Over the Gulf of Mannar, May 6th, 2016
The first action between the American and Indian forces inevitably took place in the air. In the late afternoon, an Indian force of 24 Su-30 Flanker fighter-bombers armed with antiship missiles launched with a dozen old MiG-29 Fulcrums as escorts. Their targets were the two missile-trap ships on either side of the narrows between Sri Lanka and the Indian mainland. The Indian pilots had no idea they had been detected even before their aircraft had left the ground. Their takeoff was picked up by one of the new EV-22 surveillance aircraft. As they flew toward their destination, they were intercepted by eight F-25B stealth strike fighters from the Colin Powell, armed with the newest long-range version of the AIM-120 AMRAAM air-to-air missile. Before the Indian fighters had even formed up, two thirds of their force was vaporized by the first salvo of American missiles. These were followed by a quartet of F-18E Super Hornets that finished off all but three of the survivors. Then came a salvo of standard surface-to-air missiles from one of the Aegis destroyers. When it was all over, only a single MiG-29 pilot made it home to tell about the massacre over the Gulf of Mannar. The Americans would later call it an “overmatch.” The Indians called it suicide.

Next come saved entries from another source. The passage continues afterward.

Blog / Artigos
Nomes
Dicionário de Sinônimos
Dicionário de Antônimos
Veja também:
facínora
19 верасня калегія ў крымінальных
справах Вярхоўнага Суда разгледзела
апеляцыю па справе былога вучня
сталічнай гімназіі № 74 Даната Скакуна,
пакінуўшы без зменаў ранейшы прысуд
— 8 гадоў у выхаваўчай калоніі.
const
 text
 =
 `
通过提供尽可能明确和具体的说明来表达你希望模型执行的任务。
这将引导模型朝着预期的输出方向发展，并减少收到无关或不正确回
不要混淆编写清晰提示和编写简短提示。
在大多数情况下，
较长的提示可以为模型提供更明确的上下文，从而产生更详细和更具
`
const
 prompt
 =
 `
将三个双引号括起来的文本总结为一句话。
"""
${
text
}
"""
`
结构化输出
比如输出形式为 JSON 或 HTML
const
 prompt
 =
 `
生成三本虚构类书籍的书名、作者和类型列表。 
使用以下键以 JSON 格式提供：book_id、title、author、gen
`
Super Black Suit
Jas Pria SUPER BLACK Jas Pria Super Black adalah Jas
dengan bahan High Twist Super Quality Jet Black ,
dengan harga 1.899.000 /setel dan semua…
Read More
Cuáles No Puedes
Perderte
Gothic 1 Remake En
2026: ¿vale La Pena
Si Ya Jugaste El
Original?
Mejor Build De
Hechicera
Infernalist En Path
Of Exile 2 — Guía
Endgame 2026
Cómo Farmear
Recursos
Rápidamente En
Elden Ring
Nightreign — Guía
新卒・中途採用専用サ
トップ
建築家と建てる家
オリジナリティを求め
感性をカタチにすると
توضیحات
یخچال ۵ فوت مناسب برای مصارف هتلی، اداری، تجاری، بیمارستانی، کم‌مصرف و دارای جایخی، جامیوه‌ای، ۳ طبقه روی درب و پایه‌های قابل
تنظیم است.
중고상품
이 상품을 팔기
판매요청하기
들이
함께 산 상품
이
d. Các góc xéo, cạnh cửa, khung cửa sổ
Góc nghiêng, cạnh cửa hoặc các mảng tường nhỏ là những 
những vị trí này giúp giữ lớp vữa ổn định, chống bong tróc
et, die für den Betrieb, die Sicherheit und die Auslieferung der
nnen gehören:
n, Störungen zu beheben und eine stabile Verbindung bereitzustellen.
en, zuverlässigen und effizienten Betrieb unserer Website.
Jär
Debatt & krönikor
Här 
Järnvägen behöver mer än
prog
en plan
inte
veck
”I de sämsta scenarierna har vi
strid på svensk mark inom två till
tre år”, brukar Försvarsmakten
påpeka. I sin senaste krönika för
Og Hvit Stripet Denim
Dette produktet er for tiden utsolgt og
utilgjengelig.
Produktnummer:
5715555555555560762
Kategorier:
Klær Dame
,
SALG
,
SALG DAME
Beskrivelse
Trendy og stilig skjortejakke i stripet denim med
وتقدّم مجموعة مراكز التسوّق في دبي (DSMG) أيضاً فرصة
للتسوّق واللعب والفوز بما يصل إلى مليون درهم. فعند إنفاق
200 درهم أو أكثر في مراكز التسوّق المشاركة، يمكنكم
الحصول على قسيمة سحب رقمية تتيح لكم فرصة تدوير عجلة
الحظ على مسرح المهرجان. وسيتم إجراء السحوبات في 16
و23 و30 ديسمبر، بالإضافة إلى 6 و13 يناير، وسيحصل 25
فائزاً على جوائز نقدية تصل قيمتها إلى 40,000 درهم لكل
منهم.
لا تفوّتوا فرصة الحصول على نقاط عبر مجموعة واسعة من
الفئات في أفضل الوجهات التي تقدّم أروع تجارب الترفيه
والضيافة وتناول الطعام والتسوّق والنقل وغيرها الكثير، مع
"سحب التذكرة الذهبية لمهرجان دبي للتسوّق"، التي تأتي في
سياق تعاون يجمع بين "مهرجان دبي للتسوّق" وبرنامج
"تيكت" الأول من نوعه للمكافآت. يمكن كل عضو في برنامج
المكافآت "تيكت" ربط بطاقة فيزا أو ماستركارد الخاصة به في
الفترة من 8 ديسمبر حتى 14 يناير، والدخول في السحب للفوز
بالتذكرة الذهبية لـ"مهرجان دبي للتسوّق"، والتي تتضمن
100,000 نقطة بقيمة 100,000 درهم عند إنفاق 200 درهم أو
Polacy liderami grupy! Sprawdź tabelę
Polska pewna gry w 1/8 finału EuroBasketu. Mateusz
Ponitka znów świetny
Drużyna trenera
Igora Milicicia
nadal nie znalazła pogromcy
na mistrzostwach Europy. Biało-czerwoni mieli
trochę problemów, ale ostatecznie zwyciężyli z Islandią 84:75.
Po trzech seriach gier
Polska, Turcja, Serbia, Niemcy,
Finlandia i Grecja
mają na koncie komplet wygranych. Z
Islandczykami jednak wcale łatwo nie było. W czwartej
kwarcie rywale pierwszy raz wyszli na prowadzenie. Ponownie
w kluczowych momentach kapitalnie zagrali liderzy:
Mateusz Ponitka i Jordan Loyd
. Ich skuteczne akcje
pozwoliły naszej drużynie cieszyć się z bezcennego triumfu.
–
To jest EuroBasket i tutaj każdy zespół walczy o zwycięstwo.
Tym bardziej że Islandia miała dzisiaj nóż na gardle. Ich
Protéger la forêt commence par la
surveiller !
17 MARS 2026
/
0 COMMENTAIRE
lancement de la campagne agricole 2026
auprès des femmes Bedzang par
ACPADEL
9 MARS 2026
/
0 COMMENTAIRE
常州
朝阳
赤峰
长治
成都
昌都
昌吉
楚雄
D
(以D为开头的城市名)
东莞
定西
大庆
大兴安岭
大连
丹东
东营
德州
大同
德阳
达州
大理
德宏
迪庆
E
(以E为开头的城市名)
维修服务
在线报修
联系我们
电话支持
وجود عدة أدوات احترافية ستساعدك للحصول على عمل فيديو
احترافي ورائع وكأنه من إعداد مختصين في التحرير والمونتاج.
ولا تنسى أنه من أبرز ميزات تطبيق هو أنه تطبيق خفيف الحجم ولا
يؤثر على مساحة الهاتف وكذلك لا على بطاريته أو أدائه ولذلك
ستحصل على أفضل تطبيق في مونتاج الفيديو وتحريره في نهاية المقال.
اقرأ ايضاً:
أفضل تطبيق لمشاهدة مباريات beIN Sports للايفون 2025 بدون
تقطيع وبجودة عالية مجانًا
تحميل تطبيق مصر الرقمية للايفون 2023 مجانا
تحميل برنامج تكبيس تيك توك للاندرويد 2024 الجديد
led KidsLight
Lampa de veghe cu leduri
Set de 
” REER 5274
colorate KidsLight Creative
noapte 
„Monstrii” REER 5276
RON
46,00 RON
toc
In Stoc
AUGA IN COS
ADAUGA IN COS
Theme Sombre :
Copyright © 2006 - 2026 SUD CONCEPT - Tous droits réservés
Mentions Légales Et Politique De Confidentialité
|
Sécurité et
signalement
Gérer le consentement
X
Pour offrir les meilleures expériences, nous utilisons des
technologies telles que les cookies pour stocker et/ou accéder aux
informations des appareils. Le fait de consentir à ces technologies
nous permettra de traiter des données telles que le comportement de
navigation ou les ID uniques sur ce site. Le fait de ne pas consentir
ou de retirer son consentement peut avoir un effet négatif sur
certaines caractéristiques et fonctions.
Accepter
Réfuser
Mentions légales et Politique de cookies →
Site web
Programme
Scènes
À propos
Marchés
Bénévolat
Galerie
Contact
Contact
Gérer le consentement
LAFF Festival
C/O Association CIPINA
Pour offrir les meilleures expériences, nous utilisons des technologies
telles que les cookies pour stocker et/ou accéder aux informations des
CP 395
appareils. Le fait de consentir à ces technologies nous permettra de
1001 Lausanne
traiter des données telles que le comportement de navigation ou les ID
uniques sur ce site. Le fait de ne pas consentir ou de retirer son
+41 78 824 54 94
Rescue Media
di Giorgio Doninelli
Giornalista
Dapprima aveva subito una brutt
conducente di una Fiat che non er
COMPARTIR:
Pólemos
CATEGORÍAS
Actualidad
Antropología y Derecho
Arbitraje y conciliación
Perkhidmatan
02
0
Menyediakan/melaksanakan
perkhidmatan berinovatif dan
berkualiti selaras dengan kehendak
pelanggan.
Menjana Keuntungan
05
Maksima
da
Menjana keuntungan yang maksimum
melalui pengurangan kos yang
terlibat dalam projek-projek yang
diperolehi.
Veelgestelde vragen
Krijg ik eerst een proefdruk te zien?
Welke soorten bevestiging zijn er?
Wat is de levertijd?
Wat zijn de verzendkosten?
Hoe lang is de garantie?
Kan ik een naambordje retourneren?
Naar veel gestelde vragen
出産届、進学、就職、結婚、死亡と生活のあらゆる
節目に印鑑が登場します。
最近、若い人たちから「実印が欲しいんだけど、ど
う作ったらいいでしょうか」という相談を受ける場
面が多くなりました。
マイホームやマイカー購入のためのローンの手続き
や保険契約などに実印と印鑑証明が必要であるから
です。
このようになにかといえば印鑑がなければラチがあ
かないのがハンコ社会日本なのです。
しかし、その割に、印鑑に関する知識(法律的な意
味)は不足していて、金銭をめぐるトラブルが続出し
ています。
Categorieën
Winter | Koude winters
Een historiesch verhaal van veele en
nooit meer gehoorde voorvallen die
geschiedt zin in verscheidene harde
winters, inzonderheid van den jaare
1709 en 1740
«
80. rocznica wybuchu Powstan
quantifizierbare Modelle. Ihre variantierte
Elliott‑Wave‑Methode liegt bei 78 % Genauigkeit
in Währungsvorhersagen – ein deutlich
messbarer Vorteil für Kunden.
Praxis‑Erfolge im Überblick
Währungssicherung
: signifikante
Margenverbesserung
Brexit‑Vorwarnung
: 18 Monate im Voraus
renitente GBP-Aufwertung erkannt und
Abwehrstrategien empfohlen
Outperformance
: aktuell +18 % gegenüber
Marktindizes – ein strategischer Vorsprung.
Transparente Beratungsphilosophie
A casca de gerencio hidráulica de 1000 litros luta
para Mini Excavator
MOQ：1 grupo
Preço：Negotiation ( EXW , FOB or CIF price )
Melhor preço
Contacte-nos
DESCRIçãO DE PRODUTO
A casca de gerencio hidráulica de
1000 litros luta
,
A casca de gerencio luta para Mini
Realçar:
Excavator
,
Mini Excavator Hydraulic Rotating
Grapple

Aboard the Aircraft Carrier USS Colin Powell (CVN-79), Fifty Nautical Miles Southeast of Sri Lanka, 2000 Hours, May 6th, 2016
Admiral Connelly had taken a helicopter over to the Colin Powell to congratulate the pilots on their intercept of the Indian fighters, and to confer with the captain and air wing commanders on what they would do the next morning when the Indian fleet came into range. They all agreed that what he had in mind was not going to b
e easy, and could become extremely difficult if the Indian fleet commander tried anything radical with his course or formations.
As things were then proceeding, this appeared unlikely. The Indian commander seemed bent on a death ride. Already, the Fifth Fleet staff analysts had decided that the Indians hoped to shame the Americans with the slaughter—as the Iraqis had done during Desert Storm by drawing media attention to what was falsely called the “Highway of Death.” More than one historian had noted that press coverage of that event had caused the war to be stopped at least a day or two earlier than it should have been. The price had been several decades of problems in the Persian Gulf. Connelly did not intend to repeat that mistake.
Over the Lakshadweep Sea, 0700 Hours, May 7th, 2016
The Global Hawk reconnaissance drone was settled safely over the Indian task force, and the live satellite imagery feed was operating perfectly. Launched eighteen hours earlier from Diego Garcia, it would stay in the air for days, feeding data to the American forces. Right now, the main camera was focused upon the Indian aircraft carrier Viraat, at one time the British flattop Hermes. She carried a dozen modernized Sea Harrier fighter-bombers, which were currently loaded with rather elderly Sea Eagle antiship missiles. Admiral Jadeja figured that he’d been indulging in a bit of wishful thinking when he’d had the Harriers tasked. More than likely, they would never leave the deck of the Viraat. His only real question was whether the attack that demolished them all would come from a submarine or from the air. Either way, the death of his fleet might serve to shame the superpower into relaxing its hold on Sri Lanka. In truth, he doubted that.